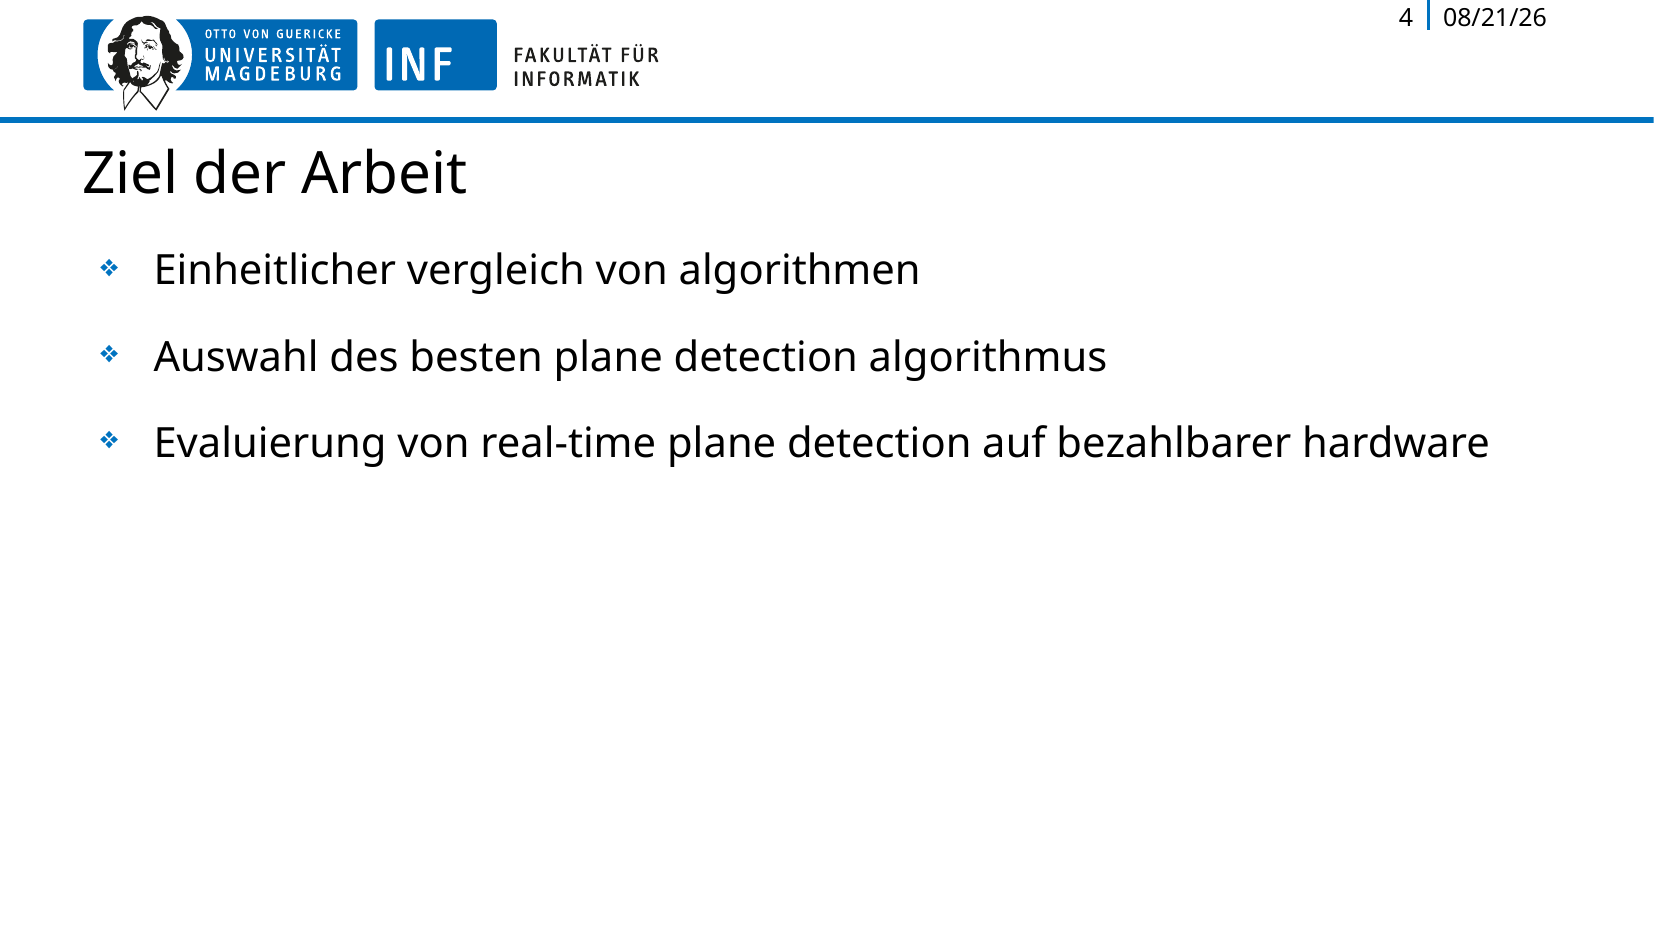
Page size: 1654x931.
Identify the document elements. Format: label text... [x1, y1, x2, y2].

list Einheitlicher vergleich von algorithmen Auswahl des besten plane detection algorithmus Evaluierung von real-time plane detection auf bezahlbarer hardware [82, 240, 1571, 916]
title Ziel der Arbeit [82, 131, 1571, 211]
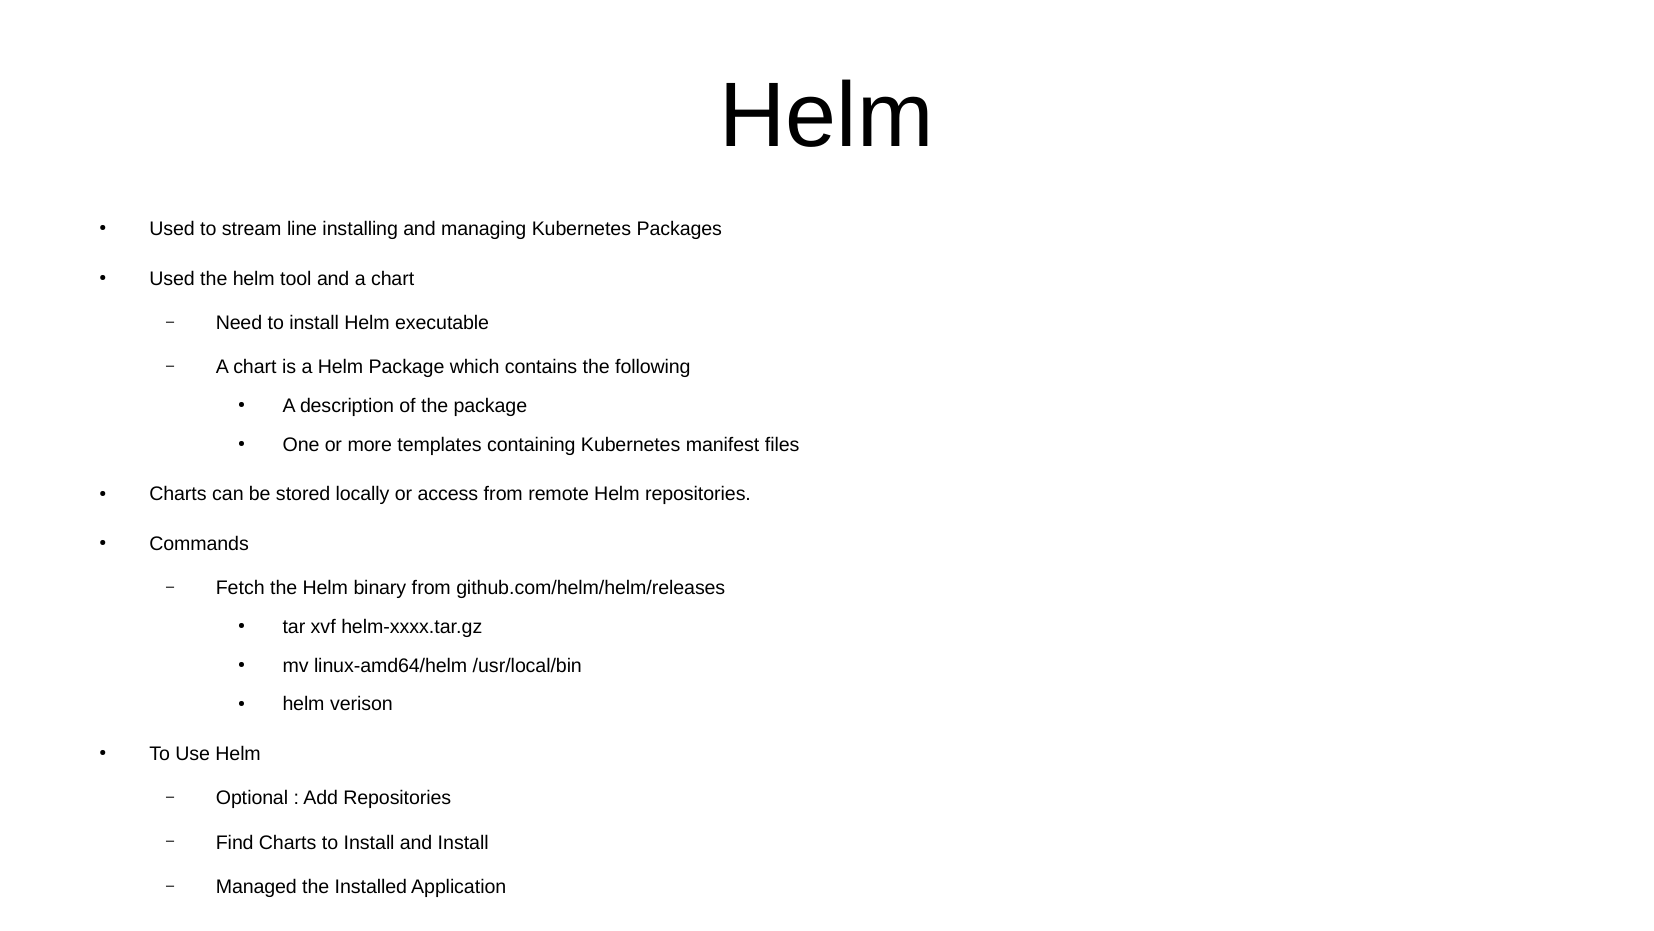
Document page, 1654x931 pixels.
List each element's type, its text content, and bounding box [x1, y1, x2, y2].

list Used to stream line installing and managing Kubernetes Packages Used the helm tool and a chart Need to install Helm executable A chart is a Helm Package which contains the following A description of the package One or more templates containing Kubernetes manifest files Charts can be stored locally or access from remote Helm repositories. Commands Fetch the Helm binary from github.com/helm/helm/releases tar xvf helm-xxxx.tar.gz mv linux-amd64/helm /usr/local/bin helm verison To Use Helm Optional : Add Repositories Find Charts to Install and Install Managed the Installed Application [82, 217, 1613, 901]
title Helm [82, 37, 1571, 193]
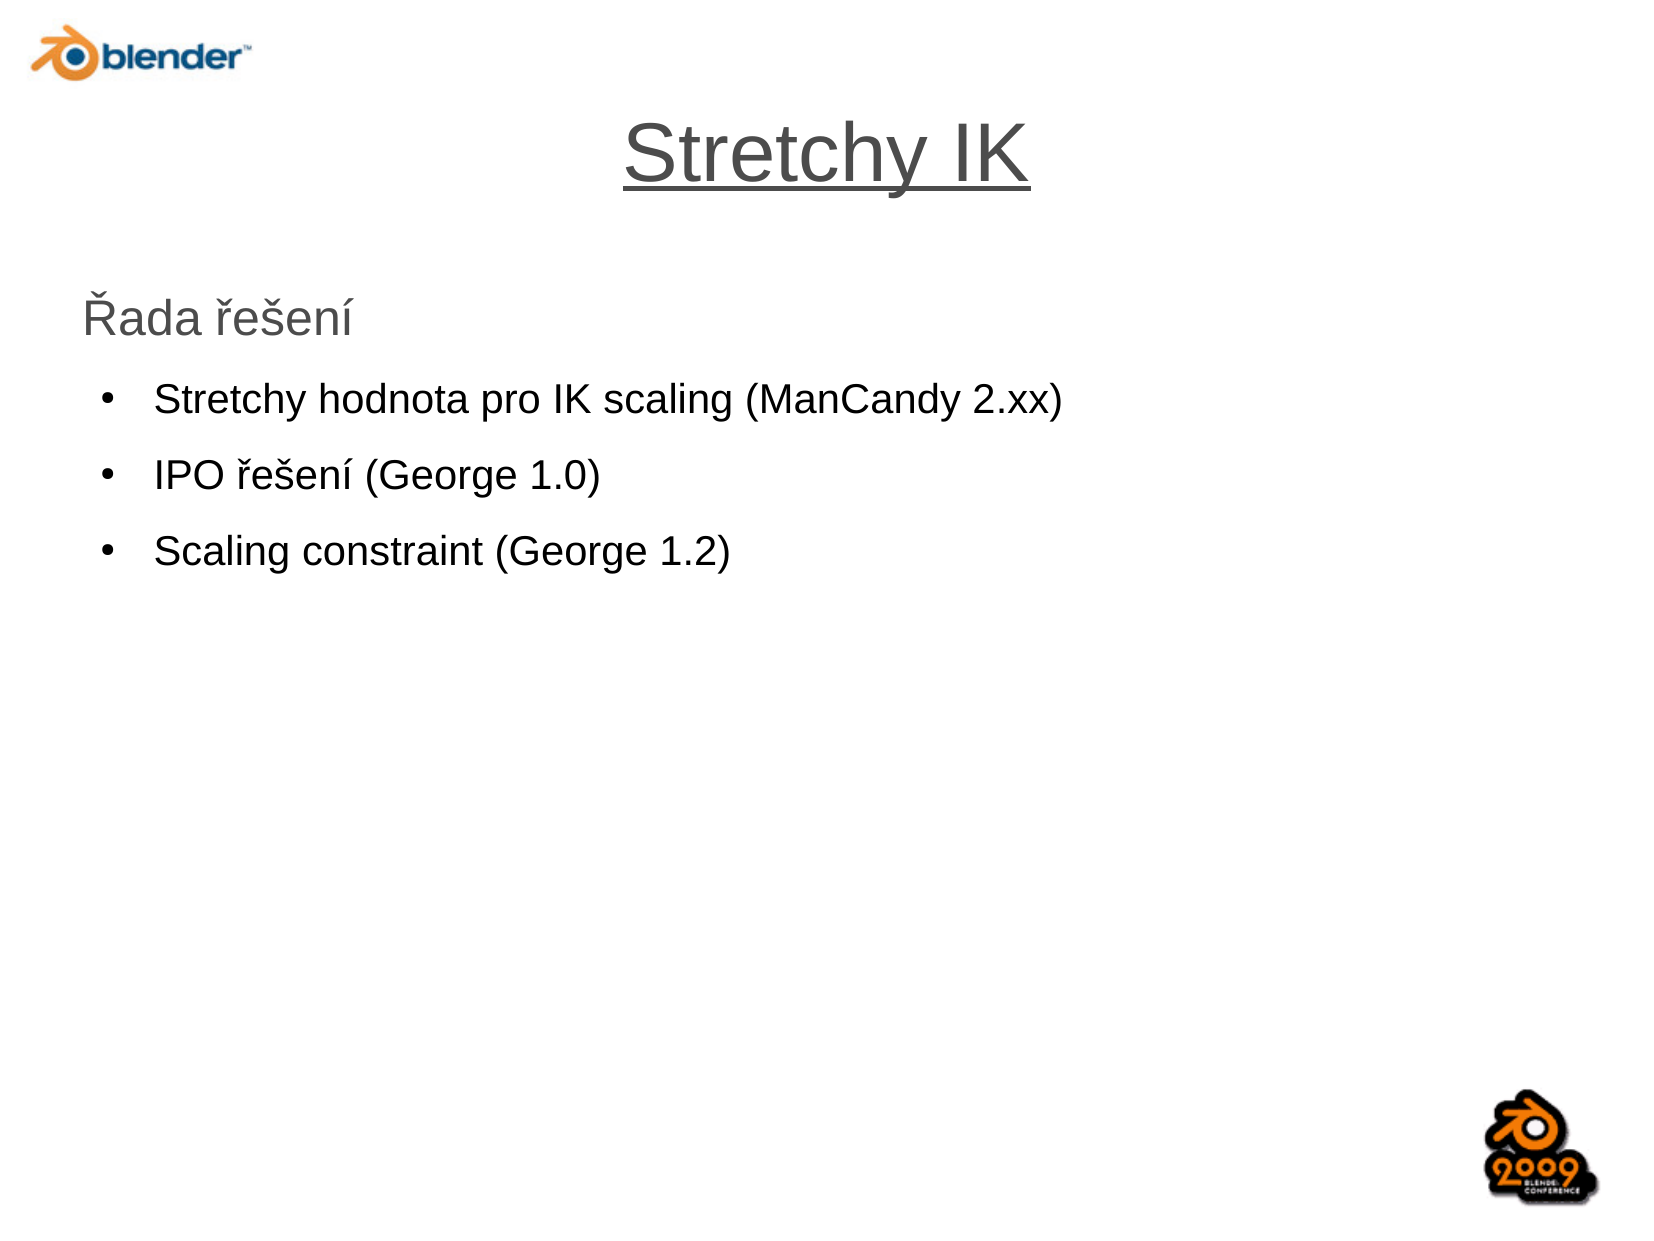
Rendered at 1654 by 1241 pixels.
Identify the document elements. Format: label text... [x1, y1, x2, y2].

list Řada řešení Stretchy hodnota pro IK scaling (ManCandy 2.xx) IPO řešení (George 1.0) Scaling constraint (George 1.2) [82, 290, 1571, 1109]
picture [1476, 1085, 1602, 1211]
picture [15, 18, 266, 89]
title Stretchy IK [82, 49, 1571, 257]
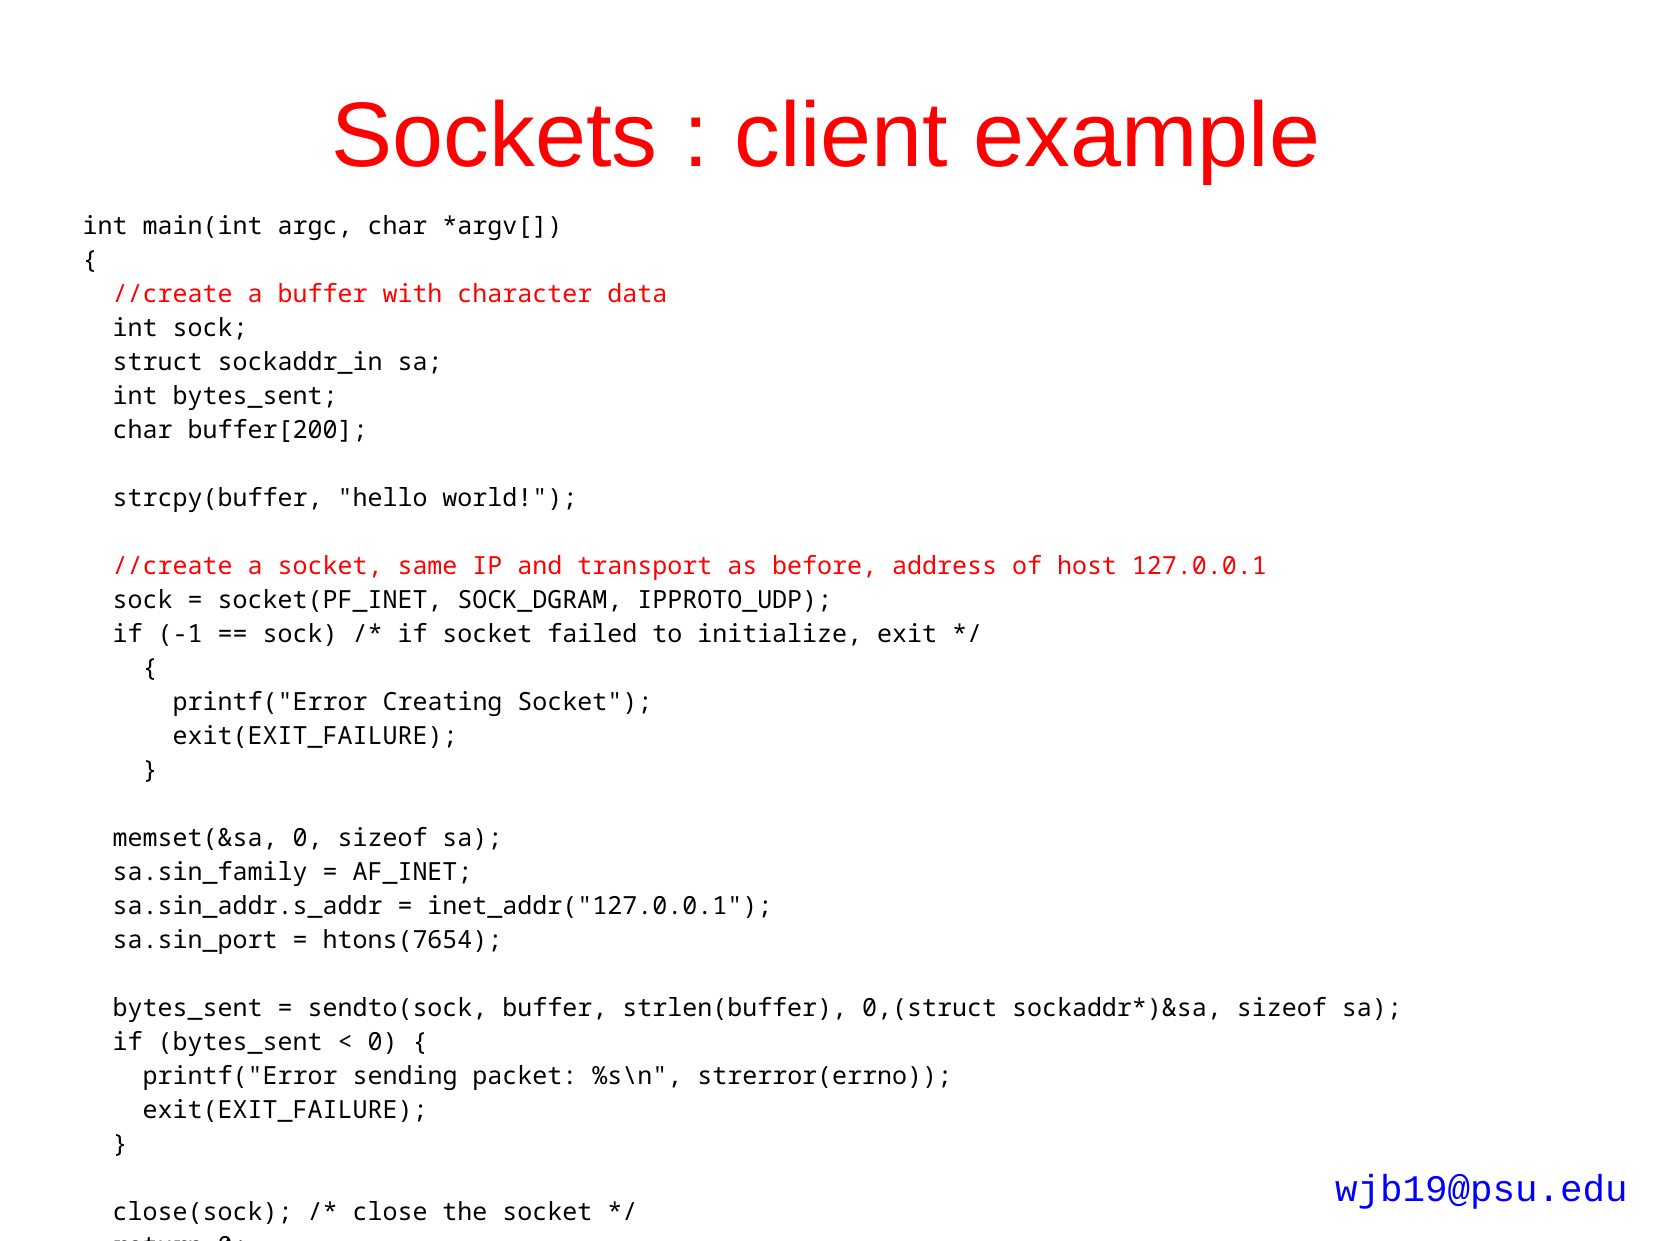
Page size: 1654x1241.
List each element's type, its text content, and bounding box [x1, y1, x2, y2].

text_box wjb19@psu.edu [1320, 1162, 1643, 1220]
title Sockets : client example [82, 31, 1571, 207]
subtitle int main(int argc, char *argv[]) { //create a buffer with character data int sock; struct sockaddr_in sa; int bytes_sent; char buffer[200]; strcpy(buffer, "hello world!"); //create a socket, same IP and transport as before, address of host 127.0.0.1 sock = socket(PF_INET, SOCK_DGRAM, IPPROTO_UDP); if (-1 == sock) /* if socket failed to initialize, exit */ { printf("Error Creating Socket"); exit(EXIT_FAILURE); } memset(&sa, 0, sizeof sa); sa.sin_family = AF_INET; sa.sin_addr.s_addr = inet_addr("127.0.0.1"); sa.sin_port = htons(7654); bytes_sent = sendto(sock, buffer, strlen(buffer), 0,(struct sockaddr*)&sa, sizeof sa); if (bytes_sent < 0) { printf("Error sending packet: %s\n", strerror(errno)); exit(EXIT_FAILURE); } close(sock); /* close the socket */ return 0; } You can monitor sockets by using the netstat facility, which takes it's data from /proc/net [82, 207, 1571, 1195]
================================
• **What is required**
Copy every line of the material above verbatim, leaving out the pictures.

• **Finished task**
Page size: 1654x931.
Identify the document elements. Format: label text... [x1, y1, x2, y2].

list Einheitlicher vergleich von algorithmen Auswahl des besten plane detection algorithmus Evaluierung von real-time plane detection auf bezahlbarer hardware [82, 240, 1571, 916]
title Ziel der Arbeit [82, 131, 1571, 211]
Document page, 1654x931 pixels.
List each element's type, its text content, and bounding box [x1, y1, x2, y2].

list Used to stream line installing and managing Kubernetes Packages Used the helm tool and a chart Need to install Helm executable A chart is a Helm Package which contains the following A description of the package One or more templates containing Kubernetes manifest files Charts can be stored locally or access from remote Helm repositories. Commands Fetch the Helm binary from github.com/helm/helm/releases tar xvf helm-xxxx.tar.gz mv linux-amd64/helm /usr/local/bin helm verison To Use Helm Optional : Add Repositories Find Charts to Install and Install Managed the Installed Application [82, 217, 1613, 901]
title Helm [82, 37, 1571, 193]
Rendered at 1654 by 1241 pixels.
Identify the document elements. Format: label text... [x1, y1, x2, y2].

list Řada řešení Stretchy hodnota pro IK scaling (ManCandy 2.xx) IPO řešení (George 1.0) Scaling constraint (George 1.2) [82, 290, 1571, 1109]
picture [1476, 1085, 1602, 1211]
picture [15, 18, 266, 89]
title Stretchy IK [82, 49, 1571, 257]
Page size: 1654x1241.
List each element's type, its text content, and bounding box [x1, y1, x2, y2].

text_box wjb19@psu.edu [1320, 1162, 1643, 1220]
title Sockets : client example [82, 31, 1571, 207]
subtitle int main(int argc, char *argv[]) { //create a buffer with character data int sock; struct sockaddr_in sa; int bytes_sent; char buffer[200]; strcpy(buffer, "hello world!"); //create a socket, same IP and transport as before, address of host 127.0.0.1 sock = socket(PF_INET, SOCK_DGRAM, IPPROTO_UDP); if (-1 == sock) /* if socket failed to initialize, exit */ { printf("Error Creating Socket"); exit(EXIT_FAILURE); } memset(&sa, 0, sizeof sa); sa.sin_family = AF_INET; sa.sin_addr.s_addr = inet_addr("127.0.0.1"); sa.sin_port = htons(7654); bytes_sent = sendto(sock, buffer, strlen(buffer), 0,(struct sockaddr*)&sa, sizeof sa); if (bytes_sent < 0) { printf("Error sending packet: %s\n", strerror(errno)); exit(EXIT_FAILURE); } close(sock); /* close the socket */ return 0; } You can monitor sockets by using the netstat facility, which takes it's data from /proc/net [82, 207, 1571, 1195]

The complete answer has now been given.